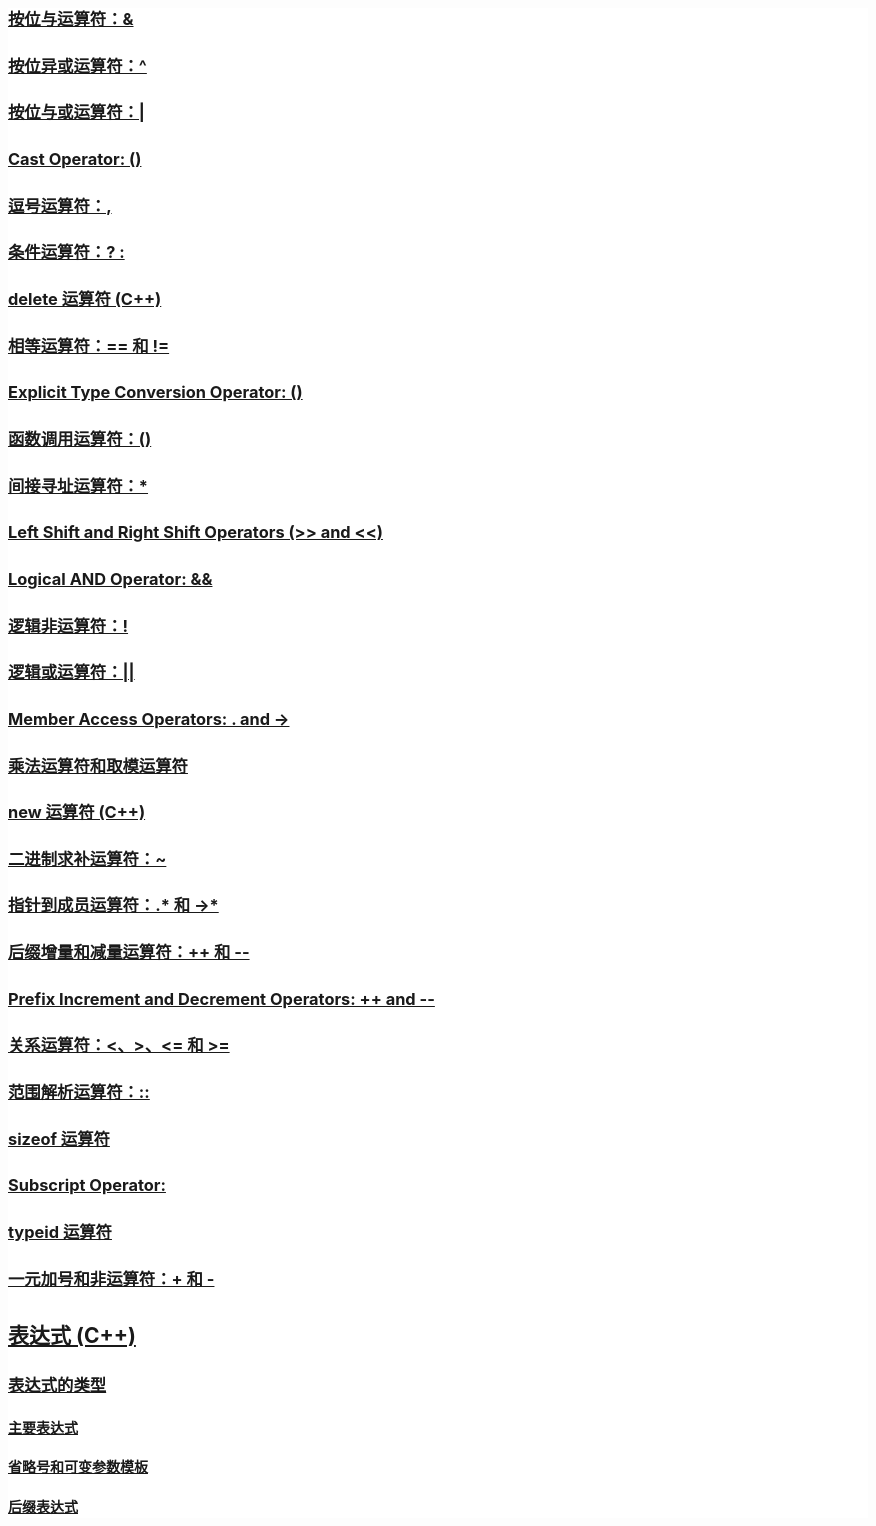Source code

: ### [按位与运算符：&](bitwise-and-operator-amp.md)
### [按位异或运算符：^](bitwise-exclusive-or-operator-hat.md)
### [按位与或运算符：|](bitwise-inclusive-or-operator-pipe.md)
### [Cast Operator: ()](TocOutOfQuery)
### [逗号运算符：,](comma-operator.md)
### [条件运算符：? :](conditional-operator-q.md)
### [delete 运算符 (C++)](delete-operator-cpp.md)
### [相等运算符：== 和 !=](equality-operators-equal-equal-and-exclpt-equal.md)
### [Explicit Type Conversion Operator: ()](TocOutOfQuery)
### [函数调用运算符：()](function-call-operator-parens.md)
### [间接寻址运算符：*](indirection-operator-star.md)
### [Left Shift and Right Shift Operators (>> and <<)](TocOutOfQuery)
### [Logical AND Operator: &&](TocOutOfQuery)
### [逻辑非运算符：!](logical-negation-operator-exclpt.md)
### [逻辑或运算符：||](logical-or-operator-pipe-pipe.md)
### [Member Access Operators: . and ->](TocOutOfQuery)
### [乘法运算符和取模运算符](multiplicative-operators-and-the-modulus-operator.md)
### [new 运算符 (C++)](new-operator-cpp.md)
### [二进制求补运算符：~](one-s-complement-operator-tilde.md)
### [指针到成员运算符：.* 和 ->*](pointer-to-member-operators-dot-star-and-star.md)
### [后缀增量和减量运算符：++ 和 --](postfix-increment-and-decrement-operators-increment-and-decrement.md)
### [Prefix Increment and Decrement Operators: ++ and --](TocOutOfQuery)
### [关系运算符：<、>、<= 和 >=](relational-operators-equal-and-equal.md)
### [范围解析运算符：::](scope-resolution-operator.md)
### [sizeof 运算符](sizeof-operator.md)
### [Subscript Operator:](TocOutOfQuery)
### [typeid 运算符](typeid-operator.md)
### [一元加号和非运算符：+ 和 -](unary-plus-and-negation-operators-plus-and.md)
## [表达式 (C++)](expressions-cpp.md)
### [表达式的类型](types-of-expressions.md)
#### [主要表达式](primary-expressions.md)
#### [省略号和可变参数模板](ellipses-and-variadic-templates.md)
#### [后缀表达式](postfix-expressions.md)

═══

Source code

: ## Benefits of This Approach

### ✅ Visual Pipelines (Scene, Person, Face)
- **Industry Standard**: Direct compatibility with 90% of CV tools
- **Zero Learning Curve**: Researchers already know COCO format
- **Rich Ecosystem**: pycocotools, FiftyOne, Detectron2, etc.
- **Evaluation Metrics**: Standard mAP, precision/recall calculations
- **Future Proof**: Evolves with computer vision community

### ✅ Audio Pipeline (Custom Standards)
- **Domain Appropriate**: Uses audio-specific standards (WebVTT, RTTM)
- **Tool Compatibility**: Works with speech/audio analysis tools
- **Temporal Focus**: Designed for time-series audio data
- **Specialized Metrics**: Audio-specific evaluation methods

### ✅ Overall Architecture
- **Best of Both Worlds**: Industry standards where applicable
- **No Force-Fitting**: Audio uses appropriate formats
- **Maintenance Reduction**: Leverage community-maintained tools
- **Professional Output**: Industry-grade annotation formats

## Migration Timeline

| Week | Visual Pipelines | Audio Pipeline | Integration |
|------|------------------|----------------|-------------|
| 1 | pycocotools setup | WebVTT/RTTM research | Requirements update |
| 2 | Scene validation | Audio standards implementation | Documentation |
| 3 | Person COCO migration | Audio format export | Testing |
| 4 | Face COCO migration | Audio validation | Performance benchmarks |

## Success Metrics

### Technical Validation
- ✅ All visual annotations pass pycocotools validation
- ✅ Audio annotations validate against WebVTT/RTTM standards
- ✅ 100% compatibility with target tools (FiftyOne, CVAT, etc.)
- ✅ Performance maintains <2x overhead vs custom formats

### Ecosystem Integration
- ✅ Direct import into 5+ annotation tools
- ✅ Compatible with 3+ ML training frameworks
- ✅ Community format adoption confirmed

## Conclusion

═══

▶ [What to produce]: Write out exactly the lines above from the line with "### [Subscript Operator:](TocOutOfQuery)" through the line with "#### [后缀表达式](postfix-expressions.md)", both of them included, and leave out all other lines.

▶ [Exercise response]:
### [Subscript Operator:](TocOutOfQuery)
### [typeid 运算符](typeid-operator.md)
### [一元加号和非运算符：+ 和 -](unary-plus-and-negation-operators-plus-and.md)
## [表达式 (C++)](expressions-cpp.md)
### [表达式的类型](types-of-expressions.md)
#### [主要表达式](primary-expressions.md)
#### [省略号和可变参数模板](ellipses-and-variadic-templates.md)
#### [后缀表达式](postfix-expressions.md)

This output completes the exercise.